Sesso in corso, tu ci stai? L'interrogativo, comparso da giorni su molti volantini dalla "bocca larga", dava l'appuntamento al 5 novembre. I cassinati non hanno dovuto aspettare molto per capire di cosa si trattasse. Dopo le ipotesi più disparate - apertura di un sexy shop, di un ristorante, di uno studio odontoiatrico o finanche di una scuola di... sesso orale - oggi, già dalla prima mattinata, sono comparsi lungo Corso della Repubblica, all'altezza della Madonnina, due cabine con dentro due ragazzi: un uomo a rappresentare un gigolò e una donna a rappresentare una escort.
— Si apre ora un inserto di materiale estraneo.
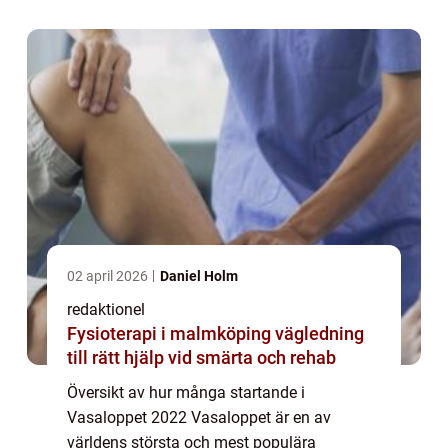
som sträcker sig från Sälen till Mora och
lockar tusentals del...
02 april 2026
Daniel Holm
redaktionel
Fysioterapi i malmköping vägledning
till rätt hjälp vid smärta och rehab
Översikt av hur många startande i
Vasaloppet 2022 Vasaloppet är en av
världens största och mest populära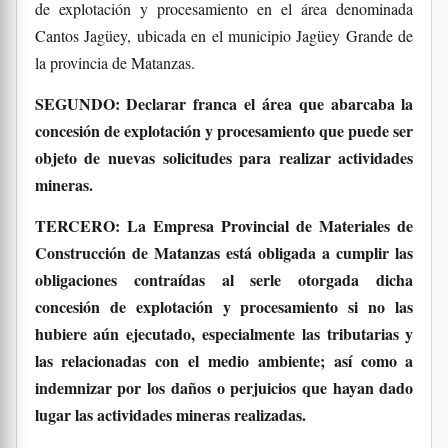
de explotación y procesamiento en el área denominada
Cantos Jagüey, ubicada en el municipio Jagüey Grande de
la provincia de Matanzas.
SEGUNDO: Declarar franca el área que abarcaba la
concesión de explotación y procesamiento que puede ser
objeto de nuevas solicitudes para realizar actividades
mineras.
TERCERO: La Empresa Provincial de Materiales de
Construcción de Matanzas está obligada a cumplir las
obligaciones contraídas al serle otorgada dicha
concesión de explotación y procesamiento si no las
hubiere aún ejecutado, especialmente las tributarias y
las relacionadas con el medio ambiente; así como a
indemnizar por los daños o perjuicios que hayan dado
lugar las actividades mineras realizadas.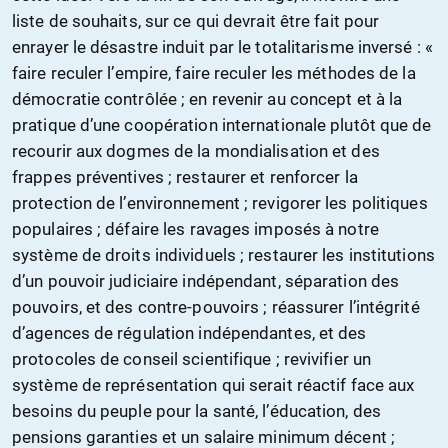
liste de souhaits, sur ce qui devrait être fait pour
enrayer le désastre induit par le totalitarisme inversé : «
faire reculer l’empire, faire reculer les méthodes de la
démocratie contrôlée ; en revenir au concept et à la
pratique d’une coopération internationale plutôt que de
recourir aux dogmes de la mondialisation et des
frappes préventives ; restaurer et renforcer la
protection de l’environnement ; revigorer les politiques
populaires ; défaire les ravages imposés à notre
système de droits individuels ; restaurer les institutions
d’un pouvoir judiciaire indépendant, séparation des
pouvoirs, et des contre-pouvoirs ; réassurer l’intégrité
d’agences de régulation indépendantes, et des
protocoles de conseil scientifique ; revivifier un
système de représentation qui serait réactif face aux
besoins du peuple pour la santé, l’éducation, des
pensions garanties et un salaire minimum décent ;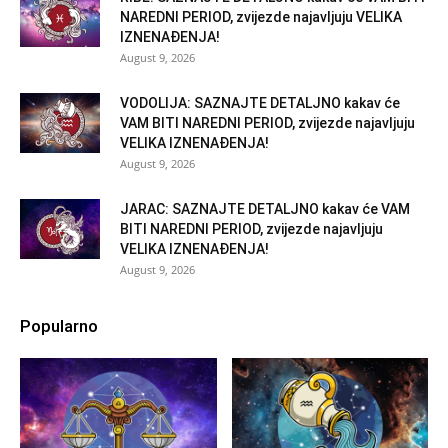
NAREDNI PERIOD, zvijezde najavljuju VELIKA
IZNENAĐENJA!
August 9, 2026
VODOLIJA: SAZNAJTE DETALJNO kakav će
VAM BITI NAREDNI PERIOD, zvijezde najavljuju
VELIKA IZNENAĐENJA!
August 9, 2026
JARAC: SAZNAJTE DETALJNO kakav će VAM
BITI NAREDNI PERIOD, zvijezde najavljuju
VELIKA IZNENAĐENJA!
August 9, 2026
Popularno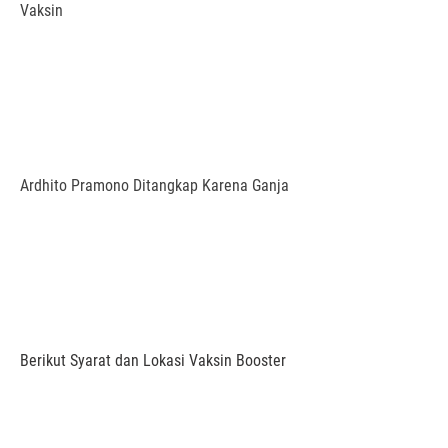
Vaksin
Ardhito Pramono Ditangkap Karena Ganja
Berikut Syarat dan Lokasi Vaksin Booster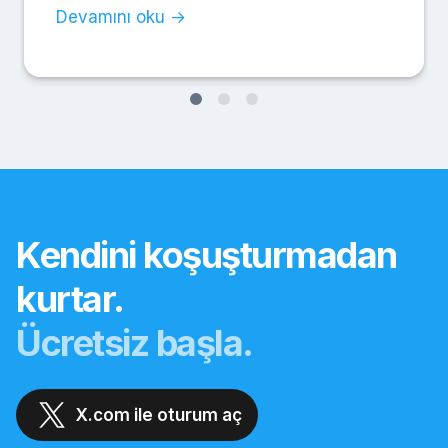
Devamını oku →
Kendini koşuşturmadan
kurtar.
Ücretsiz başla.
X.com ile oturum aç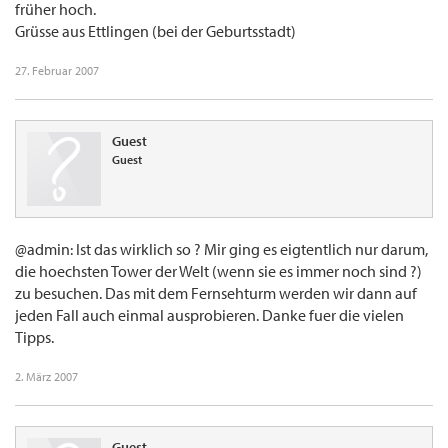
früher hoch.
Grüsse aus Ettlingen (bei der Geburtsstadt)
27. Februar 2007
Guest
Guest
@admin: Ist das wirklich so ? Mir ging es eigtentlich nur darum,
die hoechsten Tower der Welt (wenn sie es immer noch sind ?)
zu besuchen. Das mit dem Fernsehturm werden wir dann auf
jeden Fall auch einmal ausprobieren. Danke fuer die vielen
Tipps.
2. März 2007
Guest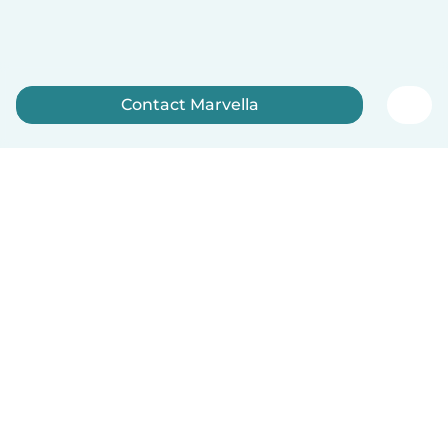
Contact Marvella
Meld je nu aan
Nederlands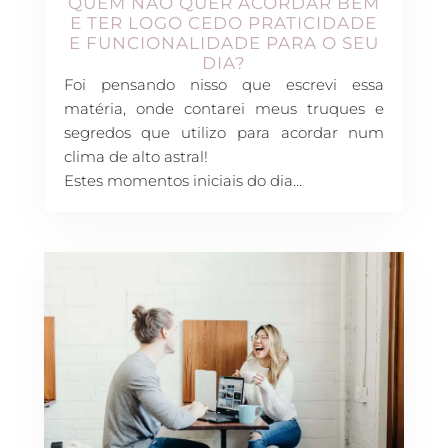
QUEM NÃO QUER ACORDAR BEM
E TER LOGO CEDO PRATICIDADE
E FUNCIONALIDADE PARA O SEU
DIA?
Foi pensando nisso que escrevi essa
matéria, onde contarei meus truques e
segredos que utilizo para acordar num
clima de alto astral!
Estes momentos iniciais do dia…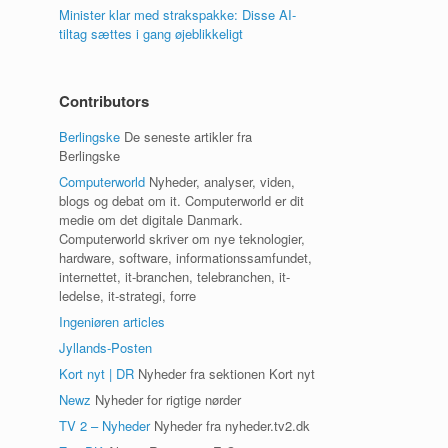
Minister klar med strakspakke: Disse AI-
tiltag sættes i gang øjeblikkeligt
Contributors
Berlingske
De seneste artikler fra
Berlingske
Computerworld
Nyheder, analyser, viden,
blogs og debat om it. Computerworld er dit
medie om det digitale Danmark.
Computerworld skriver om nye teknologier,
hardware, software, informationssamfundet,
internettet, it-branchen, telebranchen, it-
ledelse, it-strategi, forre
Ingeniøren articles
Jyllands-Posten
Kort nyt | DR
Nyheder fra sektionen Kort nyt
Newz
Nyheder for rigtige nørder
TV 2 – Nyheder
Nyheder fra nyheder.tv2.dk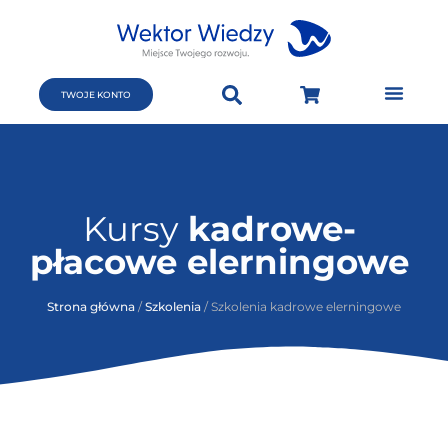
TWOJE KONTO
Kursy
kadrowe-
płacowe elerningowe
Strona główna
/
Szkolenia
/ Szkolenia kadrowe elerningowe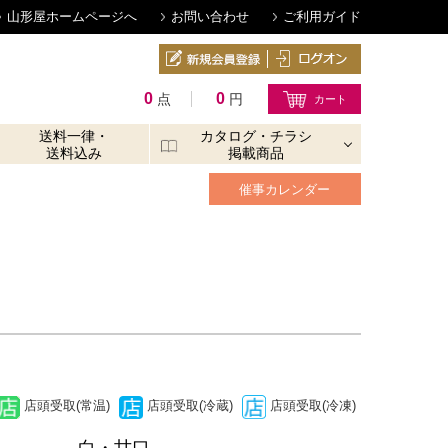
山形屋ホームページへ
お問い合わせ
ご利用ガイド
0
0
点
円
送料一律・
カタログ・チラシ
送料込み
掲載商品
催事カレンダー
店頭受取(常温)
店頭受取(冷蔵)
店頭受取(冷凍)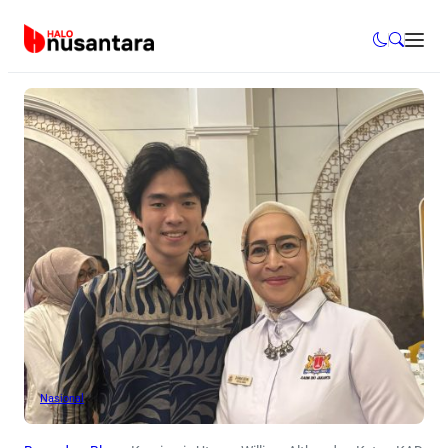
Nasional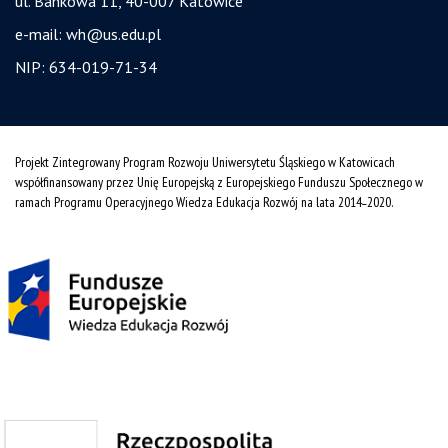
ul. Bankowa 11, 40-007 Katowice
e-mail:
wh@us.edu.pl
NIP: 634-019-71-34
Projekt Zintegrowany Program Rozwoju Uniwersytetu Śląskiego w Katowicach
współfinansowany przez Unię Europejską z Europejskiego Funduszu Społecznego w
ramach Programu Operacyjnego Wiedza Edukacja Rozwój na lata 2014˗2020.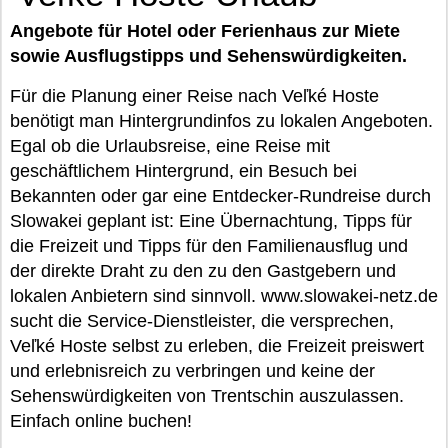
Angebote für Hotel oder Ferienhaus zur Miete
sowie Ausflugstipps und Sehenswürdigkeiten.
Für die Planung einer Reise nach Veľké Hoste
benötigt man Hintergrundinfos zu lokalen Angeboten.
Egal ob die Urlaubsreise, eine Reise mit
geschäftlichem Hintergrund, ein Besuch bei
Bekannten oder gar eine Entdecker-Rundreise durch
Slowakei geplant ist: Eine Übernachtung, Tipps für
die Freizeit und Tipps für den Familienausflug und
der direkte Draht zu den zu den Gastgebern und
lokalen Anbietern sind sinnvoll. www.slowakei-netz.de
sucht die Service-Dienstleister, die versprechen,
Veľké Hoste selbst zu erleben, die Freizeit preiswert
und erlebnisreich zu verbringen und keine der
Sehenswürdigkeiten von Trentschin auszulassen.
Einfach online buchen!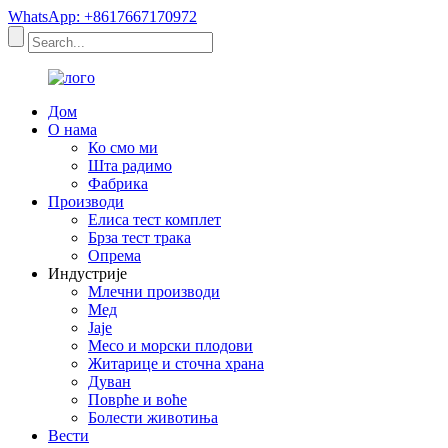
WhatsApp: +8617667170972
Дом
О нама
Ко смо ми
Шта радимо
Фабрика
Производи
Елиса тест комплет
Брза тест трака
Опрема
Индустрије
Млечни производи
Мед
Јаје
Месо и морски плодови
Житарице и сточна храна
Дуван
Поврће и воће
Болести животиња
Вести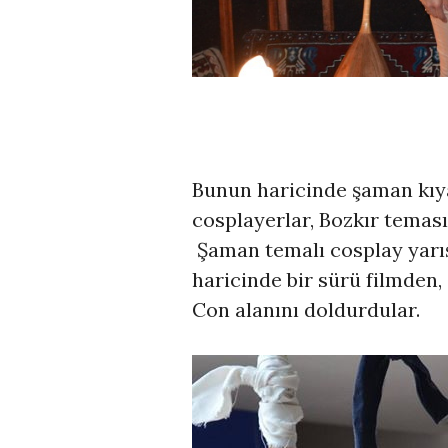
Bunun haricinde şaman kıyaf
cosplayerlar, Bozkır teması
Şaman temalı cosplay yarış
haricinde bir sürü filmden
Con alanını doldurdular.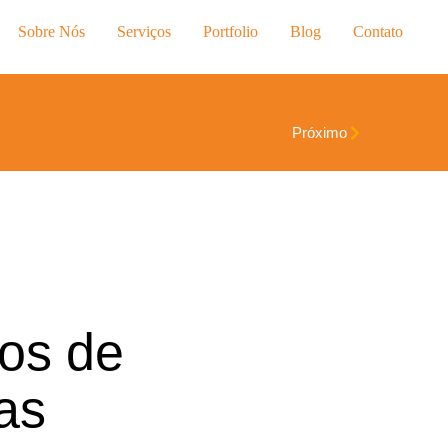
Sobre Nós
Serviços
Portfolio
Blog
Contato
Próximo
tos de
as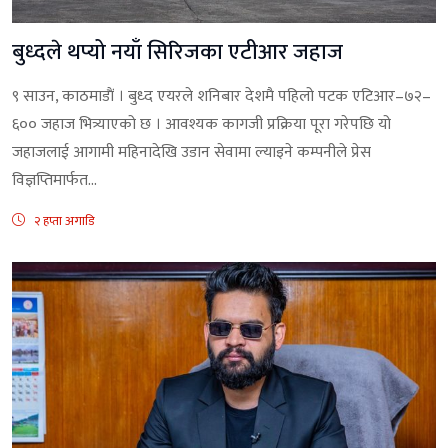
बुध्दले थप्यो नयाँ सिरिजका एटीआर जहाज
९ साउन, काठमाडाैं । बुध्द एयरले शनिबार देशमै पहिलो पटक एटिआर–७२–
६०० जहाज भित्र्याएको छ । आवश्यक कागजी प्रक्रिया पूरा गरेपछि यो
जहाजलाई आगामी महिनादेखि उडान सेवामा ल्याइने कम्पनीले प्रेस
विज्ञप्तिमार्फत...
२ हप्ता अगाडि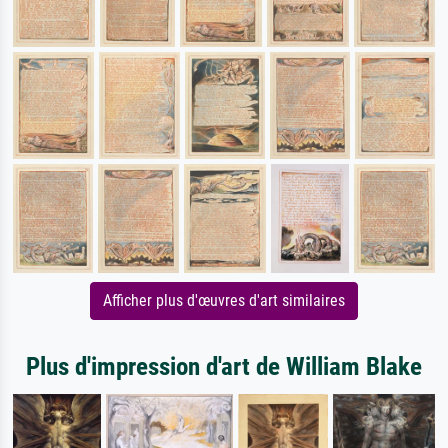
Afficher plus d'œuvres d'art similaires
Plus d'impression d'art de William Blake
Sdegno e incredulità tra i tanti passanti, fino a quando, alle ore 12, non si è materializzata sul posto la docente dell'Università degli Studi di Cassino e del Lazio Meridionale Fiorenza Taricone, consigliera delle pari opportunità.

E la provocazione degli studenti di Scienze delle Comunicazione - capitanati dai sempre attivi Nese e Paglia - proprio le pari opportunità ha voluto mettere sotto la luce dei riflettori. Più precisamente i ragazzi hanno promosso una campagna pro-sociale contro la prostituzione di lusso e la mercificazione del corpo umano. In molti hanno apprezzato il nobile gesto, ma tanti altri - la maggior parte dei presenti e dei passanti - hanno gridato allo scandalo.

Come sempre, ancora una volta, la città si divide. Anche sul sesso. E sulle pari opportunità.